REQUIRED ACTION :: Each entry here needs to be given again exactly.

Source records ::
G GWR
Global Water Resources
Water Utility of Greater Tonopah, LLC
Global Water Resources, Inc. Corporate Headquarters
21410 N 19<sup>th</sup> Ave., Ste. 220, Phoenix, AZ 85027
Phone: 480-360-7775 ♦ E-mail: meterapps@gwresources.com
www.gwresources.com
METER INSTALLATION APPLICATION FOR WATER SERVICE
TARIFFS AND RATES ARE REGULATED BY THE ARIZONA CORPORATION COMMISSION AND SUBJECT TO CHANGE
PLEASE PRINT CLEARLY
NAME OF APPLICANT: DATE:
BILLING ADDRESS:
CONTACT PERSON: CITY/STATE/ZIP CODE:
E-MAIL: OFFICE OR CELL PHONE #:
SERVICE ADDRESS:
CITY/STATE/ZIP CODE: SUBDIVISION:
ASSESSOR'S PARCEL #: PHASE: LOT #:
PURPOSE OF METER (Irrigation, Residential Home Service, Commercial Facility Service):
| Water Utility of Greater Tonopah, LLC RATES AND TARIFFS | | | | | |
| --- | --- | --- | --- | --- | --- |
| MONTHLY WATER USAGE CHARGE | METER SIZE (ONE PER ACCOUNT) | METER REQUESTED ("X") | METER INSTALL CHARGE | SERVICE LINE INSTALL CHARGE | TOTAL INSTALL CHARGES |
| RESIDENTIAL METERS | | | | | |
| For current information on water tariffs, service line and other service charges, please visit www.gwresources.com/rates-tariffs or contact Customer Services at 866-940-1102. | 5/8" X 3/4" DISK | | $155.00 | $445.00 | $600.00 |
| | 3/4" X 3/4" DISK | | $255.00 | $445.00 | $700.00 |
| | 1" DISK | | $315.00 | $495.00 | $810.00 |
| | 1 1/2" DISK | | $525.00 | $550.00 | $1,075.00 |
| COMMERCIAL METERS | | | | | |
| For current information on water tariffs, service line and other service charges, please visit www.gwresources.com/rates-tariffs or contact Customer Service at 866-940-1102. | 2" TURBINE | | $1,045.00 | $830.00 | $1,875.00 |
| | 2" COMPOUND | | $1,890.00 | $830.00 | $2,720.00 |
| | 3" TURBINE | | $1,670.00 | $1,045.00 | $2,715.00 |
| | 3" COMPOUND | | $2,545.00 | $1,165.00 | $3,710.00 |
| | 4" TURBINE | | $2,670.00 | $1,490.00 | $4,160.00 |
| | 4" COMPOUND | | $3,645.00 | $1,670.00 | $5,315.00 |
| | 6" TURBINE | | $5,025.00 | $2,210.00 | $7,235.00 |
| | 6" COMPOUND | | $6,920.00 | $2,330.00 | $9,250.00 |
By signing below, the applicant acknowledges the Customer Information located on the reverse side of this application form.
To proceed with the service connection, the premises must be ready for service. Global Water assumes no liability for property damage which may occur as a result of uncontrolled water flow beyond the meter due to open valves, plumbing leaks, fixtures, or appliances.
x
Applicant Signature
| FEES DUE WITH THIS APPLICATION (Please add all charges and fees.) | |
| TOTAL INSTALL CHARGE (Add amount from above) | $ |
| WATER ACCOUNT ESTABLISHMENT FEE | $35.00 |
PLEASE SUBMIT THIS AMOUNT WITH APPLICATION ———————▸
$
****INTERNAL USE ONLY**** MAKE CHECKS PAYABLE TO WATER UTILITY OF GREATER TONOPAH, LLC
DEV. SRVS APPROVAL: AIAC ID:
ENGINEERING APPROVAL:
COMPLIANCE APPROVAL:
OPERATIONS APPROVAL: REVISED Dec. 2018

SOLVED EXERCISE ::
G GWR
Global Water Resources
Water Utility of Greater Tonopah, LLC
Global Water Resources, Inc. Corporate Headquarters
21410 N 19<sup>th</sup> Ave., Ste. 220, Phoenix, AZ 85027
Phone: 480-360-7775 ♦ E-mail: meterapps@gwresources.com
www.gwresources.com
METER INSTALLATION APPLICATION FOR WATER SERVICE
TARIFFS AND RATES ARE REGULATED BY THE ARIZONA CORPORATION COMMISSION AND SUBJECT TO CHANGE
PLEASE PRINT CLEARLY
NAME OF APPLICANT: DATE:
BILLING ADDRESS:
CONTACT PERSON: CITY/STATE/ZIP CODE:
E-MAIL: OFFICE OR CELL PHONE #:
SERVICE ADDRESS:
CITY/STATE/ZIP CODE: SUBDIVISION:
ASSESSOR'S PARCEL #: PHASE: LOT #:
PURPOSE OF METER (Irrigation, Residential Home Service, Commercial Facility Service):
| Water Utility of Greater Tonopah, LLC RATES AND TARIFFS | | | | | |
| --- | --- | --- | --- | --- | --- |
| MONTHLY WATER USAGE CHARGE | METER SIZE (ONE PER ACCOUNT) | METER REQUESTED ("X") | METER INSTALL CHARGE | SERVICE LINE INSTALL CHARGE | TOTAL INSTALL CHARGES |
| RESIDENTIAL METERS | | | | | |
| For current information on water tariffs, service line and other service charges, please visit www.gwresources.com/rates-tariffs or contact Customer Services at 866-940-1102. | 5/8" X 3/4" DISK | | $155.00 | $445.00 | $600.00 |
| | 3/4" X 3/4" DISK | | $255.00 | $445.00 | $700.00 |
| | 1" DISK | | $315.00 | $495.00 | $810.00 |
| | 1 1/2" DISK | | $525.00 | $550.00 | $1,075.00 |
| COMMERCIAL METERS | | | | | |
| For current information on water tariffs, service line and other service charges, please visit www.gwresources.com/rates-tariffs or contact Customer Service at 866-940-1102. | 2" TURBINE | | $1,045.00 | $830.00 | $1,875.00 |
| | 2" COMPOUND | | $1,890.00 | $830.00 | $2,720.00 |
| | 3" TURBINE | | $1,670.00 | $1,045.00 | $2,715.00 |
| | 3" COMPOUND | | $2,545.00 | $1,165.00 | $3,710.00 |
| | 4" TURBINE | | $2,670.00 | $1,490.00 | $4,160.00 |
| | 4" COMPOUND | | $3,645.00 | $1,670.00 | $5,315.00 |
| | 6" TURBINE | | $5,025.00 | $2,210.00 | $7,235.00 |
| | 6" COMPOUND | | $6,920.00 | $2,330.00 | $9,250.00 |
By signing below, the applicant acknowledges the Customer Information located on the reverse side of this application form.
To proceed with the service connection, the premises must be ready for service. Global Water assumes no liability for property damage which may occur as a result of uncontrolled water flow beyond the meter due to open valves, plumbing leaks, fixtures, or appliances.
x
Applicant Signature
| FEES DUE WITH THIS APPLICATION (Please add all charges and fees.) | |
| TOTAL INSTALL CHARGE (Add amount from above) | $ |
| WATER ACCOUNT ESTABLISHMENT FEE | $35.00 |
PLEASE SUBMIT THIS AMOUNT WITH APPLICATION ———————▸
$
****INTERNAL USE ONLY**** MAKE CHECKS PAYABLE TO WATER UTILITY OF GREATER TONOPAH, LLC
DEV. SRVS APPROVAL: AIAC ID:
ENGINEERING APPROVAL:
COMPLIANCE APPROVAL:
OPERATIONS APPROVAL: REVISED Dec. 2018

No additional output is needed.